▶ _GIVEN DATA_
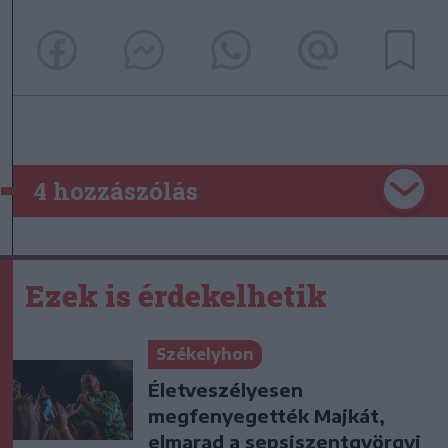
4 hozzászólás
Ezek is érdekelhetik
Székelyhon
Életveszélyesen
megfenyegették Majkát,
elmarad a sepsiszentgyörgyi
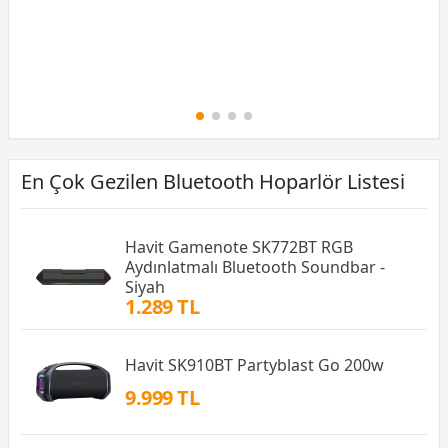
En Çok Gezilen Bluetooth Hoparlör Listesi
Havit Gamenote SK772BT RGB
Aydınlatmalı Bluetooth Soundbar -
Siyah
1.289 TL
Havit SK910BT Partyblast Go 200w
9.999 TL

▶ _TASK BRIEF_
Present the text read from the records as a Markdown table with the columns "Line" and "Text", one row per line and blank lines omitted. Leave out the pictures.

▶ _FINISHED TASK_
| Line | Text |
|---|---|
| 1 | 4 hozzászólás |
| 2 | Ezek is érdekelhetik |
| 3 | Székelyhon |
| 4 | Életveszélyesen |
| 5 | megfenyegették Majkát, |
| 6 | elmarad a sepsiszentgyörgyi |
| 7 | En Çok Gezilen Bluetooth Hoparlör Listesi |
| 8 | Havit Gamenote SK772BT RGB |
| 9 | Aydınlatmalı Bluetooth Soundbar - |
| 10 | Siyah |
| 11 | 1.289 TL |
| 12 | Havit SK910BT Partyblast Go 200w |
| 13 | 9.999 TL |